If $ab=cd$ then $a+b+c+d$ is not prime, for integers $\,a,b,c,d > 0$

Question

if $ab=cd$ then $a+b+c+d$ is not prime, for integers $\,a,b,c,d > 0$

I tried different ways (e.g. eliminating one variable and other substituions), but I was not able to continue to a solution.

Answer 1

Let $\,s\,$ be the sum. Then $\ as = a^2 + \!\!\overbrace{ab}^{\Large cd}\!+ac+ad = \overbrace{(a+c)}^{\large M}\,\overbrace{(a+d)}^{\large N}\,$

By unique factorization $\, a\mid MN\,\Rightarrow\,a = mn,\,\ m\mid M,\ n\mid N,\,$ therefore

$\ s= \dfrac{MN}a = \dfrac{M}m\,\dfrac{N}n,\ $ both $>1\,$ by $\,m,n \le a < \overbrace{a\!+\!\color{#c00}c}^{\large M},\,\overbrace{a\!+\!\color{#c00}d}^{\large N}\,$ by $\,\color{#c00}{c,d>0}$

---

Remark $ $ For completeness here is proof of said useful consequence of unique factorization.

$a\mid MN\,\Rightarrow\,ab = MN\,$ so $\, a(b/d) = M (N/d)\ $ by cancelling $\ d=\gcd(b,N).\ $

$b'\! := b/d\,$ is coprime to $N/d$ so it divides $M,\,$ so $\,a = (M/b')\,(N/d),\ $ $\underbrace{M/b'}_{\large m}\!\mid M,\,\ \underbrace{N/d}_{\large n}\mid N$

This property is the basis for a refinement based view of unique factorization (which proves esp. convenient in the noncommutative case).

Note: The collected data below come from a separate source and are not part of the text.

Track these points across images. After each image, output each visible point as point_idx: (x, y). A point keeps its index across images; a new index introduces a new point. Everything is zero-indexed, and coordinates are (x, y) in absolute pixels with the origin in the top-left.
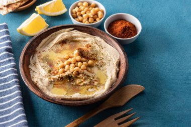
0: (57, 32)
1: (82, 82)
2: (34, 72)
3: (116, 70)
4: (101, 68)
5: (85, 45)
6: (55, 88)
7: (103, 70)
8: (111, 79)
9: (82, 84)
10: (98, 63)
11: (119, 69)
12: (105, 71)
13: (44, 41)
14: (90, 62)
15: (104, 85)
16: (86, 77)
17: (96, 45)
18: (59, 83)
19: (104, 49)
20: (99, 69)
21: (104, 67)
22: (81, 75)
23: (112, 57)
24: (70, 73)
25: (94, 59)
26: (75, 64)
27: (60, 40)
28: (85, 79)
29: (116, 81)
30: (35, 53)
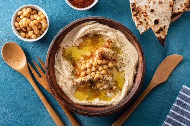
0: (80, 26)
1: (102, 86)
2: (59, 72)
3: (134, 73)
4: (121, 70)
6: (78, 92)
7: (122, 72)
9: (102, 88)
10: (118, 65)
11: (137, 71)
12: (124, 73)
13: (67, 36)
14: (111, 64)
15: (122, 89)
16: (106, 82)
17: (117, 42)
18: (82, 86)
19: (124, 47)
20: (118, 70)
21: (123, 68)
22: (101, 80)
23: (131, 58)
24: (92, 78)
25: (114, 60)
26: (96, 67)
27: (83, 35)
28: (104, 84)
29: (133, 86)
30: (59, 49)
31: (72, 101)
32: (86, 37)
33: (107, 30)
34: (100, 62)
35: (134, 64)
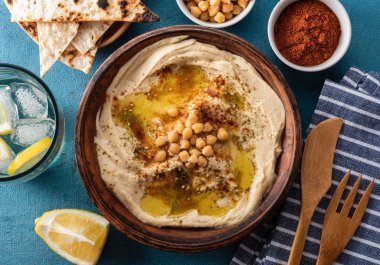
0: (151, 47)
1: (203, 183)
2: (105, 153)
3: (276, 153)
4: (245, 146)
5: (211, 78)
6: (149, 197)
7: (248, 151)
8: (264, 180)
9: (203, 188)
10: (239, 133)
11: (282, 148)
12: (253, 152)
13: (123, 70)
14: (222, 133)
15: (248, 190)
16: (211, 173)
17: (235, 81)
18: (157, 184)
19: (253, 92)
20: (240, 148)
21: (251, 142)
22: (201, 170)
23: (269, 118)
24: (180, 164)
25: (231, 123)
26: (189, 140)
27: (159, 68)
28: (209, 179)
29: (274, 181)
30: (105, 101)
31: (136, 219)
32: (165, 71)
33: (212, 57)
34: (197, 127)
35: (274, 131)
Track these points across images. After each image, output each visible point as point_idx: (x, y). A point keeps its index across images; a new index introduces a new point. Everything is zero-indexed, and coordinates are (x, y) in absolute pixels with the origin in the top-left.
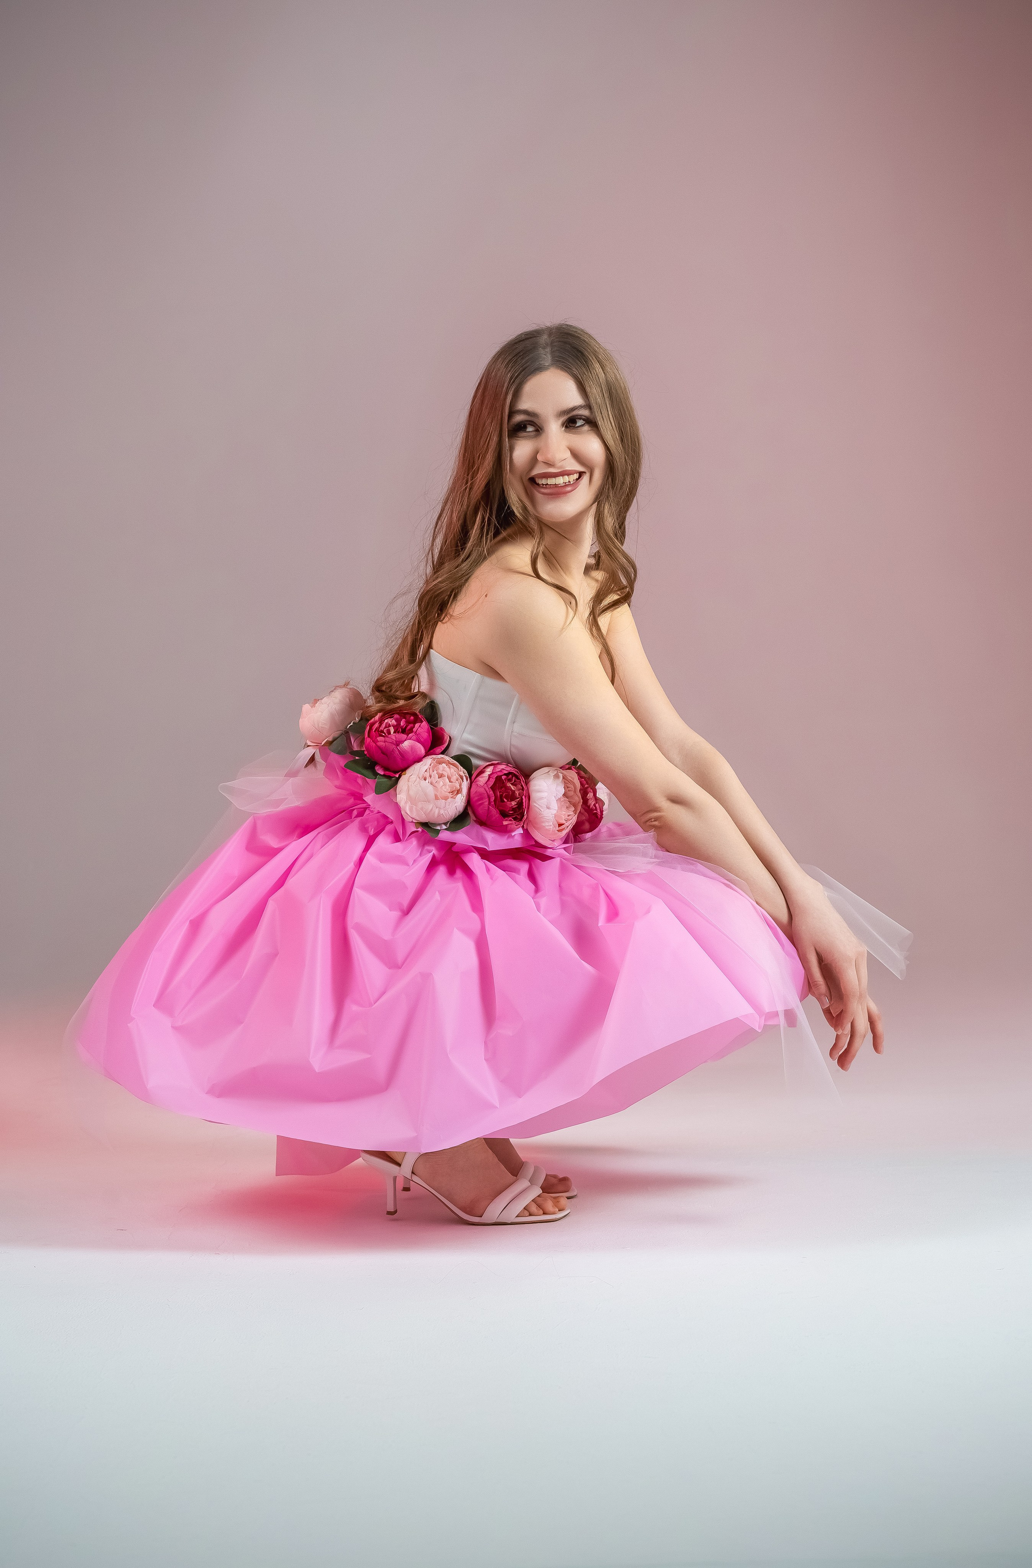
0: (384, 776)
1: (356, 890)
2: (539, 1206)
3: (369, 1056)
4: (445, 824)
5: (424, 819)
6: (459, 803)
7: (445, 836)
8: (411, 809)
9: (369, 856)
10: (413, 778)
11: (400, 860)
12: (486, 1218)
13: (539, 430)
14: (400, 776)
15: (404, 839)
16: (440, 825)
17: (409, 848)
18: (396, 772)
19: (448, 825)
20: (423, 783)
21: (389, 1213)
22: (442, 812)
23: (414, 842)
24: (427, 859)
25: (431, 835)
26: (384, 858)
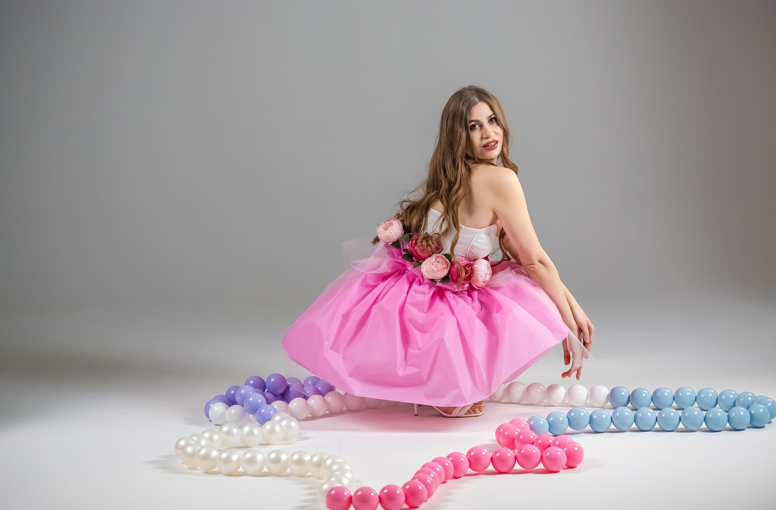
0: (416, 261)
1: (407, 305)
2: (473, 410)
3: (420, 370)
4: (440, 279)
5: (431, 277)
6: (445, 272)
7: (439, 284)
8: (427, 275)
9: (411, 292)
10: (428, 264)
11: (423, 293)
12: (452, 415)
13: (481, 126)
14: (422, 262)
15: (423, 283)
16: (438, 280)
17: (425, 288)
18: (421, 260)
19: (441, 280)
20: (432, 265)
21: (415, 415)
22: (439, 276)
23: (427, 286)
24: (432, 291)
25: (434, 283)
26: (416, 292)
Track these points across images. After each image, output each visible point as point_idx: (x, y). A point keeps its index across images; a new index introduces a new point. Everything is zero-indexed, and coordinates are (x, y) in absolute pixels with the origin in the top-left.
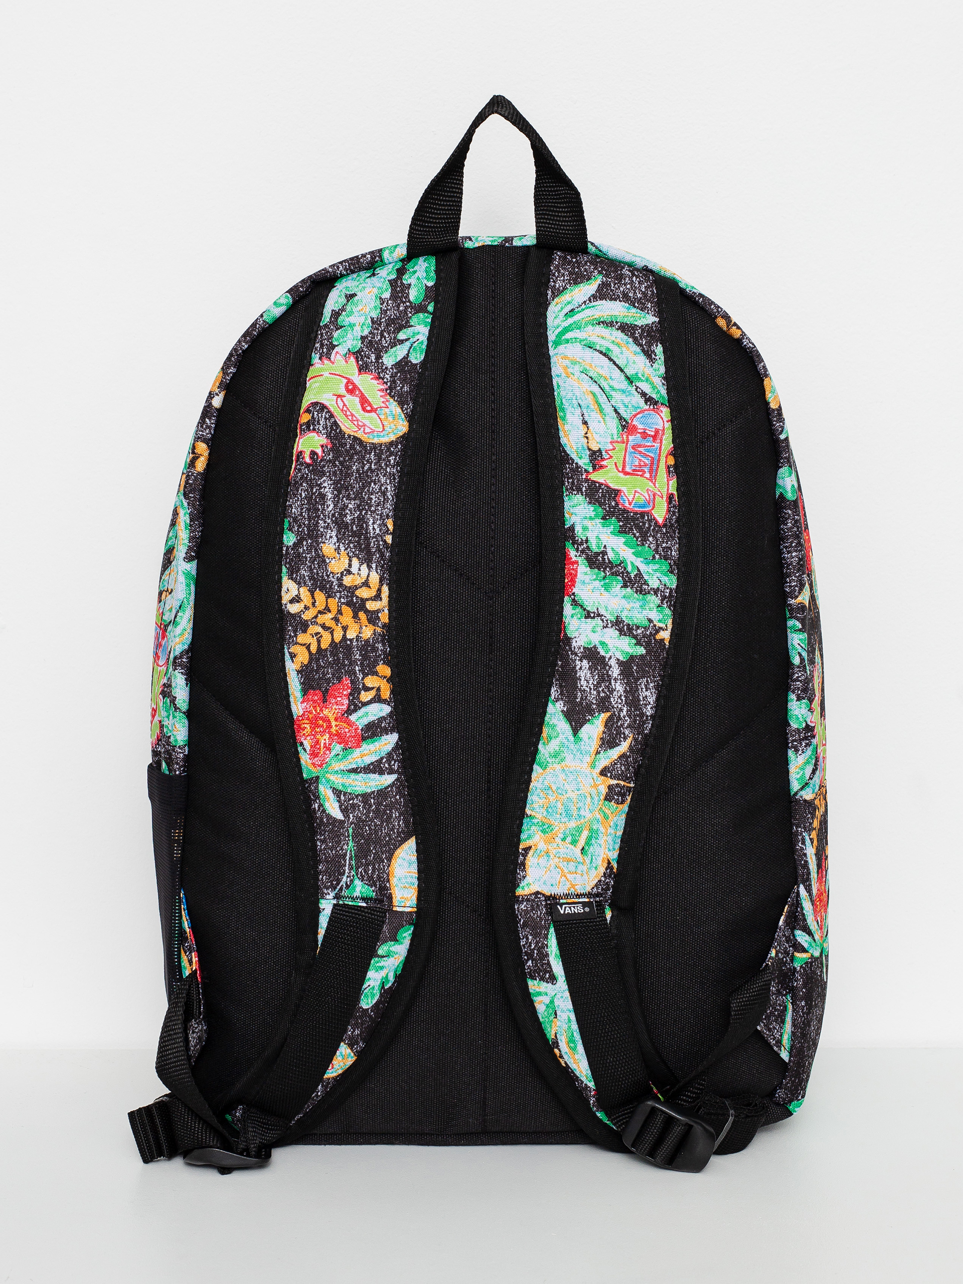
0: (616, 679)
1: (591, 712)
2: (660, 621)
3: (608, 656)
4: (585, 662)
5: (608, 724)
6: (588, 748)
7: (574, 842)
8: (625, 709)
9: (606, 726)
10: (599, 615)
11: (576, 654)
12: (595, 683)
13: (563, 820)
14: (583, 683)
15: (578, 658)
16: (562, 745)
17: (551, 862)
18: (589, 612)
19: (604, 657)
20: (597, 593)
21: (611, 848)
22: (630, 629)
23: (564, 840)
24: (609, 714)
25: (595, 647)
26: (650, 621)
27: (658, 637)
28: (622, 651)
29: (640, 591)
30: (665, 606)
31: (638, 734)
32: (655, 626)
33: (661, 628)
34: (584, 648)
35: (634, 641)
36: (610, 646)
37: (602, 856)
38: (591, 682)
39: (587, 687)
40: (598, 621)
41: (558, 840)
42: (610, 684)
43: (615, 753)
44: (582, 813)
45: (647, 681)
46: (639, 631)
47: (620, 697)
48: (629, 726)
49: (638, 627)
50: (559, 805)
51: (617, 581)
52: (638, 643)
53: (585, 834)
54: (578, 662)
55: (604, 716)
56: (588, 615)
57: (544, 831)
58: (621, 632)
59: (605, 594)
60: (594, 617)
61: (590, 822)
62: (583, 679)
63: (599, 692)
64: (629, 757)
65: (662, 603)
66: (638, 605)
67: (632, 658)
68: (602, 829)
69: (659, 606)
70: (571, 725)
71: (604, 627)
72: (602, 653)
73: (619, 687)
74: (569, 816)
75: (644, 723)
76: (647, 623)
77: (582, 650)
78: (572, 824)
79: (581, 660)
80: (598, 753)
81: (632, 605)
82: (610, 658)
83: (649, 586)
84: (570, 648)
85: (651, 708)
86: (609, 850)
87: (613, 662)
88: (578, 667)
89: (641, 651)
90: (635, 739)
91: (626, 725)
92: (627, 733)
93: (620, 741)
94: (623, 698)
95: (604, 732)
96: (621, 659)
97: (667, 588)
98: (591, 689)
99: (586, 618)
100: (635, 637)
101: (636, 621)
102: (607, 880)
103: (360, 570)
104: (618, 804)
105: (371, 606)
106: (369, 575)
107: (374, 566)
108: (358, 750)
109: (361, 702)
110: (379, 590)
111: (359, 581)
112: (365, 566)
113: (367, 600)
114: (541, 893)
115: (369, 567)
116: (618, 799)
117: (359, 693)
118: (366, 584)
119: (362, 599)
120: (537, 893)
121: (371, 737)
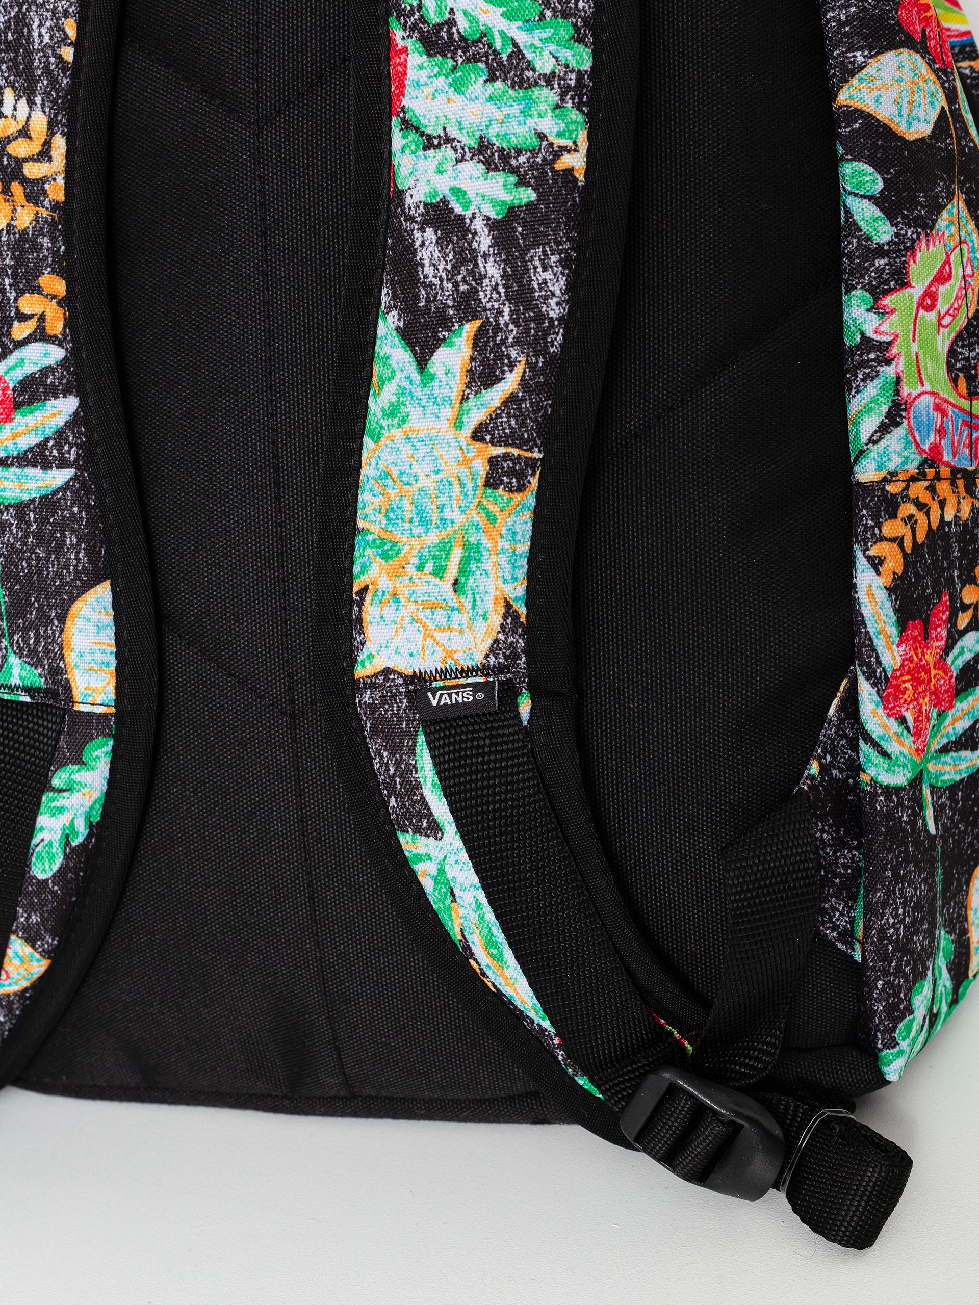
0: (485, 256)
1: (445, 322)
2: (560, 135)
3: (468, 214)
4: (429, 231)
5: (479, 341)
6: (446, 392)
7: (439, 572)
8: (507, 310)
9: (475, 346)
10: (448, 140)
11: (412, 219)
12: (449, 267)
13: (416, 531)
14: (429, 270)
15: (416, 227)
16: (402, 392)
17: (403, 612)
18: (430, 138)
19: (461, 218)
20: (442, 98)
21: (508, 576)
22: (505, 156)
23: (420, 568)
24: (477, 323)
25: (444, 201)
26: (541, 136)
27: (560, 165)
28: (494, 202)
29: (521, 83)
30: (569, 105)
31: (536, 355)
32: (551, 145)
33: (564, 149)
34: (426, 205)
35: (513, 179)
36: (471, 194)
37: (493, 593)
38: (441, 267)
39: (435, 277)
40: (447, 152)
41: (411, 570)
42: (476, 265)
43: (495, 396)
44: (447, 514)
45: (544, 252)
46: (522, 159)
47: (495, 288)
48: (517, 342)
49: (519, 152)
50: (406, 504)
51: (477, 73)
52: (522, 182)
53: (457, 554)
54: (417, 234)
55: (470, 328)
56: (429, 143)
57: (385, 556)
58: (490, 166)
59: (456, 97)
60: (438, 146)
61: (464, 530)
62: (427, 262)
63: (456, 285)
64: (523, 400)
65: (562, 100)
66: (516, 109)
67: (512, 212)
68: (486, 542)
69: (557, 107)
70: (414, 353)
71: (458, 161)
72: (458, 210)
73: (492, 270)
74: (425, 522)
75: (546, 333)
76: (535, 142)
77: (422, 209)
78: (433, 538)
79: (422, 230)
80: (464, 398)
81: (506, 110)
82: (473, 217)
83: (534, 70)
84: (403, 211)
85: (558, 304)
86: (505, 581)
87: (479, 225)
88: (418, 244)
89: (528, 195)
90: (530, 366)
91: (510, 340)
92: (513, 354)
93: (503, 372)
94: (502, 290)
95: (472, 359)
96: (493, 215)
97: (572, 71)
98: (441, 280)
99: (426, 148)
100: (514, 171)
101: (514, 141)
102: (511, 639)
103: (15, 109)
104: (511, 491)
105: (32, 171)
106: (29, 118)
107: (38, 100)
108: (8, 426)
109: (13, 341)
110: (47, 144)
111: (13, 128)
112: (23, 101)
113: (25, 160)
114: (393, 672)
115: (31, 103)
116: (510, 483)
117: (11, 326)
118: (24, 133)
119: (16, 159)
120: (387, 671)
121: (30, 402)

See this answer on the Four Number Theorem for more on that, including references.

Aternatively we could assume $\,s\,$ is prime and apply Euclid's Lemma, but that obscures the key role that refinement plays in this and related probelsm.

Answer 2

HINT: with $$d=\frac{ab}{c}$$ we get $$a+b+c+d=\frac{(a+c)(b+c)}{c}$$

Answer 3

let $a = mn, b = pq, c = mp, b = nq$, thus $a+b+c+d = mn+pq+mp+nq = (m+q)(p+n)$, obviously, $m, n, p, q >= 1$, thus $LHS$ is not a prime.